For many Americans, one of the best ways to build wealth is to save in an employer-sponsored retirement plan like a 401k. It makes good sense: there are many advantages to this type of account.
The money comes out of your paycheck before you even see it and it’s easy to sign up for the plan. But the best part is that with a traditional 401k, you don’t pay taxes on the money now. Instead, your contributions are tax-deferred which may help you save more now. This is an important factor in growing wealth, as saving more today allows compound interest to work in your favor.
But not all 401k plans are alike. Employers are able to choose a wide variety of options for their employees, and some are better than others. It’s helps to know exactly how good or bad your plan is. If you have a retirement plan you’re not happy with, you can adjust accordingly to make the most of your money.
Here’s what to look for when analyzing a 401k:
Watch the Fees
Employers have to pay fees to maintain a 401k retirement plan, so the quality of your plan often has a lot to do with how big your company is. The smaller your retirement plan, the higher the fees. Companies have the option to pay the fees or to spread the cost to all employees. If the expense ratios on the investments within your 401k are more expensive than what you’d get on the open market, you have an expensive 401k plan.
Some plans also carry funds that have front end commissions (like A, B, C class shares). Since the commission is taken out at the beginning, you’ll have less of your money going to work for you. Some plans also have ongoing 12b-1 fees that are mostly used to pay a commission to the salesperson. Many people can find comparable investments at a lower price.
This is critical because investment cost is one of the largest factors in long term returns, as every dollar you pay takes away from your return.
If you find that your plan only has expensive investment options, speak up! If you work with your plan administrator, you might be able to convince them to add low cost index funds.
Find Your Perfect Match
Some companies will match employee contributions to the 401k plan. If your company offers a 3% salary match, when you contribute 3%, they’ll contribute the same amount to your account. This is a great benefit as you’ll be able to put even more in the retirement plan. Some companies don’t offer a match, or they’ll provide a discretionary match at the end of the year. Unfortunately, there’s not much you can do if your company isn’t willing to pitch in.
The strategy for how you want to contribute to your plan depends on how your company distributes the match. In some cases, if you max out your retirement plan at the beginning of the year, you’ll miss out on some of the company match as it’s distributed at each paycheck. If that’s the case, make sure to spread out your contributions to get the full match. Your company might also choose to do a true up — and give you the maximum match — at the end of the year.
Choose the Right Fund
Employers are also able to choose the funds available in a 401k plan. Hopefully, your employer has chosen low cost index funds or target date funds.

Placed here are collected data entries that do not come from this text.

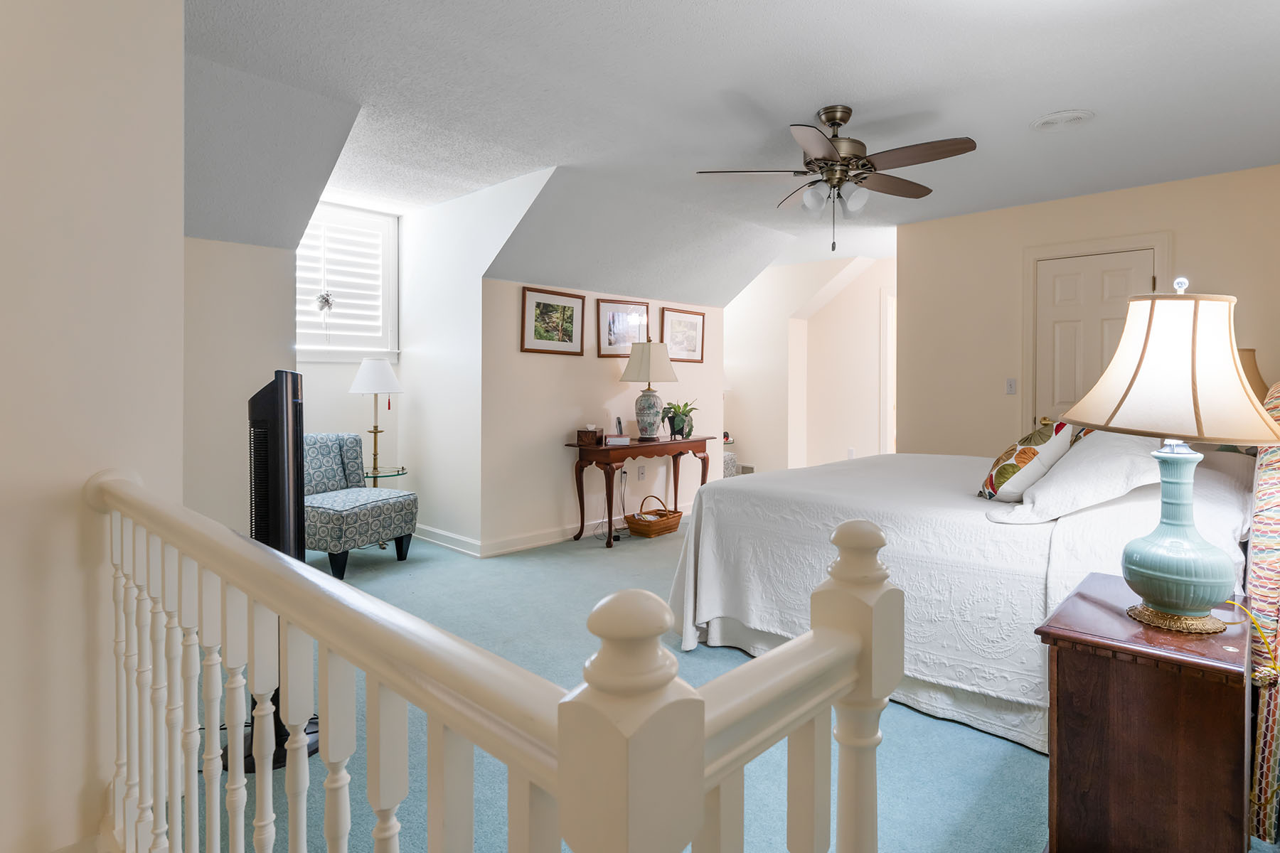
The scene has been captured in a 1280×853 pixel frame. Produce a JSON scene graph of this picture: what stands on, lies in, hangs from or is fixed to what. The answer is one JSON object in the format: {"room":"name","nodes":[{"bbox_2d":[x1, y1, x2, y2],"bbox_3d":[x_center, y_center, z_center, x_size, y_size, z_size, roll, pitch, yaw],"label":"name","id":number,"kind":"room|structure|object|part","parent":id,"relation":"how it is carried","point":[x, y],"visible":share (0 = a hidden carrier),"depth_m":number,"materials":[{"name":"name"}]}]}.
{"room":"bedroom","nodes":[
{"label":"bedroom","id":0,"kind":"room"},
{"bbox_2d":[0,0,186,852],"bbox_3d":[-1.916,-0.165,0.848,0.158,2.681,2.039,1,1,43],"label":"left wall","id":1,"kind":"structure","parent":0,"point":[176,240],"depth_m":1.39,"materials":[{"name":"paint"}]},
{"bbox_2d":[181,236,296,536],"bbox_3d":[-2.601,-0.025,3.027,0.112,2.172,1.425,1,1,43],"label":"left wall","id":2,"kind":"structure","parent":0,"point":[267,282],"depth_m":3.26,"materials":[{"name":"paint"}]},
{"bbox_2d":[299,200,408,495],"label":"window wall","id":3,"kind":"structure","parent":0,"point":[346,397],"depth_m":4.64,"materials":[{"name":"white paint"}]},
{"bbox_2d":[295,200,398,362],"bbox_3d":[-2.447,-0.914,4.452,0.157,1.194,1.044,1,1,43],"label":"window","id":4,"kind":"structure","parent":3,"relation":"in","point":[356,349],"depth_m":4.58,"materials":[{"name":"white"}]},
{"bbox_2d":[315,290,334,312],"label":"ornament","id":5,"kind":"object","parent":4,"relation":"hanging from","point":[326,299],"visible":0.98,"depth_m":4.35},
{"bbox_2d":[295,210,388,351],"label":"window shutter","id":6,"kind":"object","parent":4,"relation":"attached to","point":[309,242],"visible":0.61,"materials":[{"name":"white"}]},
{"bbox_2d":[395,167,559,555],"bbox_3d":[-1.396,-0.235,4.382,1.881,2.572,0.122,1,1,43],"label":"alcove side wall","id":7,"kind":"structure","parent":0,"point":[429,429],"depth_m":4.42,"materials":[{"name":"white paint"}]},
{"bbox_2d":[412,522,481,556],"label":"baseboard","id":8,"kind":"structure","parent":7,"relation":"attached to","point":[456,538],"depth_m":4.45,"materials":[{"name":"white paint"}]},
{"bbox_2d":[479,271,725,554],"bbox_3d":[-0.283,0.047,5.158,0.122,1.971,2.595,1,1,43],"label":"picture wall","id":9,"kind":"structure","parent":0,"point":[550,372],"depth_m":4.61,"materials":[{"name":"beige paint"}]},
{"bbox_2d":[519,286,585,354],"bbox_3d":[-0.764,-0.634,4.535,0.027,0.463,0.539,1,1,43],"label":"framed picture","id":10,"kind":"object","parent":9,"relation":"attached to","point":[547,304],"visible":0.98,"depth_m":4.52},
{"bbox_2d":[480,501,684,556],"bbox_3d":[-0.407,0.982,5.330,0.903,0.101,3.477,1,1,43],"label":"baseboard","id":11,"kind":"structure","parent":9,"relation":"attached to","point":[512,548],"depth_m":4.46,"materials":[{"name":"white paint"}]},
{"bbox_2d":[595,297,649,358],"bbox_3d":[-0.259,-0.649,5.054,0.024,0.469,0.541,1,1,43],"label":"framed picture","id":12,"kind":"object","parent":9,"relation":"attached to","point":[604,349],"visible":0.94,"depth_m":5.02},
{"bbox_2d":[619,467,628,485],"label":"wall socket","id":13,"kind":"object","parent":9,"relation":"attached to","point":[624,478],"visible":0.88,"depth_m":5.13,"materials":[{"name":"white plastic"}]},
{"bbox_2d":[637,464,646,479],"bbox_3d":[-0.117,0.569,5.309,0.017,0.120,0.076,1,1,43],"label":"wall socket","id":14,"kind":"object","parent":9,"relation":"attached to","point":[642,471],"visible":0.99,"depth_m":5.30,"materials":[{"name":"white plastic"}]},
{"bbox_2d":[659,306,706,362],"bbox_3d":[0.263,-0.648,5.536,0.026,0.472,0.560,1,1,43],"label":"framed picture","id":15,"kind":"object","parent":9,"relation":"attached to","point":[677,342],"visible":0.96,"depth_m":5.53},
{"bbox_2d":[139,517,1279,852],"bbox_3d":[0.268,1.123,3.350,6.119,0.100,6.008,1,1,43],"label":"carpet floor","id":16,"kind":"structure","parent":0,"point":[1027,762],"depth_m":2.02,"materials":[{"name":"carpet"}]},
{"bbox_2d":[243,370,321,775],"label":"television","id":17,"kind":"object","parent":16,"relation":"on","point":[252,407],"visible":0.53,"depth_m":1.86,"materials":[{"name":"black"}]},
{"bbox_2d":[302,433,420,577],"bbox_3d":[-2.103,0.613,4.005,0.796,0.835,0.649,0,1,23],"label":"accent chair","id":18,"kind":"object","parent":16,"relation":"on","point":[359,508],"visible":0.71,"depth_m":3.91,"materials":[{"name":"fabric"}]},
{"bbox_2d":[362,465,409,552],"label":"glass side table","id":19,"kind":"object","parent":16,"relation":"on","point":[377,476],"visible":0.39,"depth_m":4.46,"materials":[{"name":"glass"}]},
{"bbox_2d":[347,358,403,477],"bbox_3d":[-2.048,0.076,4.451,0.362,0.863,0.361,1,1,43],"label":"floor lamp","id":20,"kind":"object","parent":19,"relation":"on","point":[367,379],"visible":0.99,"depth_m":4.38,"materials":[{"name":"metal"}]},
{"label":"lamp shade","id":21,"kind":"part","parent":20,"relation":"part of","materials":[{"name":"white fabric"}]},
{"bbox_2d":[83,469,904,852],"bbox_3d":[-0.473,0.591,0.953,1.815,0.965,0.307,1,1,43],"label":"stair railing","id":22,"kind":"object","parent":16,"relation":"on","point":[267,702],"visible":0.99,"depth_m":0.65,"materials":[{"name":"white wood"}]},
{"bbox_2d":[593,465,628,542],"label":"power cord","id":23,"kind":"object","parent":16,"relation":"on","point":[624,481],"visible":0.78,"depth_m":4.83,"materials":[{"name":"black plastic"}]},
{"bbox_2d":[565,435,713,548],"bbox_3d":[-0.102,0.656,4.913,0.437,0.754,1.229,1,1,43],"label":"console table","id":24,"kind":"object","parent":16,"relation":"on","point":[695,441],"visible":0.87,"depth_m":4.62,"materials":[{"name":"brown wood"}]},
{"bbox_2d":[576,425,605,446],"bbox_3d":[-0.481,0.208,4.558,0.170,0.134,0.159,0,1,10],"label":"tissue box","id":25,"kind":"object","parent":24,"relation":"on","point":[589,439],"visible":0.99,"depth_m":4.49,"materials":[{"name":"brown wood"}]},
{"bbox_2d":[605,434,632,445],"bbox_3d":[-0.296,0.254,4.594,0.195,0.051,0.169,1,0,-14],"label":"book","id":26,"kind":"object","parent":24,"relation":"on","point":[617,439],"visible":0.99,"depth_m":4.54,"materials":[{"name":"white paper"}]},
{"bbox_2d":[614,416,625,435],"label":"cordless phone","id":27,"kind":"object","parent":24,"relation":"on","point":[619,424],"visible":0.97,"depth_m":4.83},
{"bbox_2d":[619,340,678,441],"bbox_3d":[-0.048,-0.134,4.947,0.450,0.810,0.452,1,1,43],"label":"table lamp","id":28,"kind":"object","parent":24,"relation":"on","point":[645,364],"visible":0.99,"depth_m":4.83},
{"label":"lamp shade","id":29,"kind":"part","parent":28,"relation":"part of","materials":[{"name":"beige fabric"}]},
{"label":"base","id":30,"kind":"part","parent":28,"relation":"part of","materials":[{"name":"ceramic"}]},
{"bbox_2d":[662,398,698,439],"bbox_3d":[0.213,0.093,5.157,0.396,0.326,0.404,1,1,43],"label":"potted plant","id":31,"kind":"object","parent":24,"relation":"on","point":[677,422],"visible":0.97,"depth_m":5.10,"materials":[{"name":"green plant"}]},
{"bbox_2d":[626,497,682,538],"bbox_3d":[-0.010,0.886,4.940,0.300,0.284,0.424,1,1,43],"label":"wicker basket","id":32,"kind":"object","parent":16,"relation":"on","point":[677,523],"visible":1,"depth_m":4.84,"materials":[{"name":"brown wicker"}]},
{"bbox_2d":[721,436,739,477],"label":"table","id":33,"kind":"object","parent":16,"relation":"on","point":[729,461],"visible":0.2,"depth_m":6.47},
{"bbox_2d":[659,386,1275,755],"bbox_3d":[1.508,0.464,2.852,2.265,1.239,2.110,1,1,43],"label":"bed","id":34,"kind":"object","parent":16,"relation":"on","point":[1213,493],"visible":0.65,"depth_m":2.13,"materials":[{"name":"white fabric"}]},
{"bbox_2d":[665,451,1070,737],"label":"bedspread","id":35,"kind":"object","parent":34,"relation":"on","point":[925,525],"visible":0.59,"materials":[{"name":"white fabric"}]},
{"bbox_2d":[976,418,1075,503],"bbox_3d":[1.489,0.223,2.475,0.286,0.351,0.472,0,1,16],"label":"throw pillow","id":36,"kind":"object","parent":34,"relation":"on","point":[1025,451],"visible":0.9,"depth_m":2.33,"materials":[{"name":"fabric"}]},
{"bbox_2d":[986,430,1161,522],"bbox_3d":[1.597,0.227,2.233,0.443,0.338,0.812,1,1,43],"label":"white pillow","id":37,"kind":"object","parent":34,"relation":"on","point":[1050,483],"visible":0.78,"depth_m":2.03,"materials":[{"name":"white fabric"}]},
{"bbox_2d":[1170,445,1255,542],"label":"white pillow","id":38,"kind":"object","parent":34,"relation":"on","point":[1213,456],"visible":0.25,"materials":[{"name":"white fabric"}]},
{"bbox_2d":[1036,571,1250,852],"bbox_3d":[1.201,0.799,1.466,0.381,0.599,0.561,1,1,43],"label":"nightstand","id":39,"kind":"object","parent":16,"relation":"on","point":[1188,692],"visible":0.95,"depth_m":1.29,"materials":[{"name":"brown wood"}]},
{"bbox_2d":[1058,278,1278,636],"bbox_3d":[1.183,0.101,1.397,0.429,0.777,0.432,1,1,43],"label":"table lamp","id":40,"kind":"object","parent":39,"relation":"on","point":[1185,610],"visible":0.99,"depth_m":1.31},
{"bbox_3d":[1.195,-0.096,1.407,0.489,0.316,0.460,1,0,-22],"label":"lamp shade","id":41,"kind":"part","parent":40,"relation":"part of","materials":[{"name":"beige fabric"}]},
{"bbox_3d":[1.184,0.287,1.402,0.251,0.377,0.252,1,0,-16],"label":"lamp base","id":42,"kind":"part","parent":40,"relation":"part of","materials":[{"name":"ceramic"}]},
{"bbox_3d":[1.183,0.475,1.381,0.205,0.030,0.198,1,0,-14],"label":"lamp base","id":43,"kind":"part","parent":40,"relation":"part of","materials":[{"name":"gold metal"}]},
{"bbox_2d":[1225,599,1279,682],"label":"power cord","id":44,"kind":"object","parent":40,"relation":"attached to","point":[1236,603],"visible":0.82,"depth_m":1.34,"materials":[{"name":"plastic"}]},
{"bbox_2d":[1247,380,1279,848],"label":"curtain","id":45,"kind":"object","parent":16,"relation":"on","point":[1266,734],"visible":0.84,"depth_m":1.43,"materials":[{"name":"fabric"}]},
{"bbox_2d":[171,0,1279,299],"bbox_3d":[0.505,-1.508,3.446,5.857,0.121,7.437,1,1,43],"label":"ceiling","id":46,"kind":"structure","parent":0,"point":[1017,110],"depth_m":2.81,"materials":[{"name":"white paint"}]},
{"bbox_2d":[696,104,978,250],"bbox_3d":[0.895,-1.106,3.003,1.245,0.686,1.243,1,1,43],"label":"ceiling fan","id":47,"kind":"object","parent":46,"relation":"hanging from","point":[828,150],"visible":0.99,"depth_m":2.90,"materials":[{"name":"metal"}]},
{"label":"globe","id":48,"kind":"part","parent":47,"relation":"part of","materials":[{"name":"glass"}]},
{"bbox_2d":[1029,108,1095,131],"bbox_3d":[2.048,-1.438,3.042,0.284,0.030,0.276,1,1,43],"label":"ceiling vent","id":49,"kind":"object","parent":46,"relation":"attached to","point":[1048,120],"visible":0.98,"depth_m":3.02,"materials":[{"name":"white"}]},
{"bbox_2d":[723,253,893,474],"bbox_3d":[1.430,-0.270,6.833,3.710,2.564,0.527,1,1,43],"label":"hallway wall","id":50,"kind":"structure","parent":0,"point":[734,337],"depth_m":6.53,"materials":[{"name":"paint"}]},
{"bbox_2d":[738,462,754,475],"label":"wall vent","id":51,"kind":"object","parent":50,"relation":"attached to","point":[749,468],"visible":0.6,"depth_m":6.86,"materials":[{"name":"white metal"}]},
{"bbox_2d":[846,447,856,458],"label":"wall socket","id":52,"kind":"object","parent":50,"relation":"attached to","point":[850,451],"visible":0.87,"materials":[{"name":"white plastic"}]},
{"bbox_2d":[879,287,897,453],"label":"hallway door frame","id":53,"kind":"structure","parent":50,"relation":"in","point":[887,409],"depth_m":6.31,"materials":[{"name":"white paint"}]},
{"bbox_2d":[896,160,1279,455],"bbox_3d":[3.175,-0.231,4.152,2.874,2.541,0.122,1,1,43],"label":"right wall","id":54,"kind":"structure","parent":0,"point":[1160,220],"depth_m":4.48,"materials":[{"name":"beige paint"}]},
{"bbox_2d":[1004,377,1016,394],"bbox_3d":[2.606,-0.154,4.427,0.072,0.119,0.018,1,1,43],"label":"light switch","id":55,"kind":"object","parent":54,"relation":"attached to","point":[1010,387],"visible":0.96,"depth_m":4.43,"materials":[{"name":"white plastic"}]},
{"bbox_2d":[1031,248,1156,431],"bbox_3d":[3.003,0.004,4.128,0.688,2.036,0.120,1,1,43],"label":"door","id":56,"kind":"structure","parent":54,"relation":"in","point":[1111,289],"depth_m":4.19,"materials":[{"name":"white paint"}]},
{"bbox_2d":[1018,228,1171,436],"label":"door frame","id":57,"kind":"structure","parent":54,"relation":"attached to","point":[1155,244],"depth_m":4.28,"materials":[{"name":"white paint"}]},
{"bbox_2d":[1236,347,1270,402],"bbox_3d":[3.047,0.050,3.250,0.383,0.704,0.385,1,1,43],"label":"bedside lamp","id":58,"kind":"object","parent":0,"point":[1251,364],"visible":0.17,"depth_m":3.12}
]}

If you don’t have a great fund selection, it’s possible to talk to your plan administrator to add good funds to your plan. You can also choose the less expensive options within the 401k if you have retirement accounts elsewhere. You’ll use the rest of your accounts to create your ideal asset allocation.
To Roth or Not?
Some employer plans also offer the ability to contribute to both a Roth 401k or a traditional 401k. With a Roth 401k, you pay tax on the money now, but you’re able to withdraw all your money — including your earnings — tax-free in retirement. This can be a great option for younger savers.
If you expect your earnings to rise significantly in the future, you can pay the tax now while you’re earning less. It’s nice to do a little bit of both when possible. This will give you a bit of flexibility in your retirement about how you withdraw your funds.
Saving in a tax-advantaged plan like a this retirement account can be a great way to grow your wealth. By understanding the good and bad of your retirement plan when analyzing your 401k, you can make smart investment choices that will help you build your nest egg.